BP's joint venture in Russia has been found guilty of breaking the terms of its licence to exploit one of the world's biggest natural gas fields, endangering its stake in the flagship project.

Rosprirodnadzor, Russia's environmental watchdog, is reported to have officially concluded that the Anglo-Russian joint venture TNK-BP has under-exploited the giant $2bn Kovykta gas field in Siberia.

Under the terms of a licence held by RUSIA Petroleum, which is 62.4 per cent owned by TNK-BP, 9 billion cubic metres of gas were supposed to have been extracted from Kovykta last year.

Instead, inspectors have concluded that only 33.8 million cubic metres were produced. Such a finding paves the way for the authorities to take away the company's licence and give it to someone else.

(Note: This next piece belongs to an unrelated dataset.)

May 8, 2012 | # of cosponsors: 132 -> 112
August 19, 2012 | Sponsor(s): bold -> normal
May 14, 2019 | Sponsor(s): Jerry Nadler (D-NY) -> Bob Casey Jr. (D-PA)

Most analysts see the findings as providing the Kremlin with a convenient stick with which to beat TNK-BP - in which BP holds a 50 per cent stake - in order to force it to sell up to its preferred bidder, Gazprom. The two companies are already in talks designed to allow Gazprom to take a stake in Kovykta. The Kremlin has made it clear it wants Gazprom to take control of the project; the only question is how much of a stake will TNK-BP be allowed to keep.

According to the daily newspaper Kommersant, the Anglo-Russian firm is pushing to hold on to a 33 per cent stake in the face of demands from Gazprom for it to scale back its holding to allow the Kremlin-backed firm to take 74.4 per cent.

Last week in Davos, TNK-BP's chief executive, Robert Dudley, conceded that Gazprom was likely to take "a majority role" in the project by the middle of this year but argued for his company to keep a hands-on role.

The Gazprom chairman Dmitri Medvedev, who is also Russia's First Deputy Prime Minister, was also in Davos last week.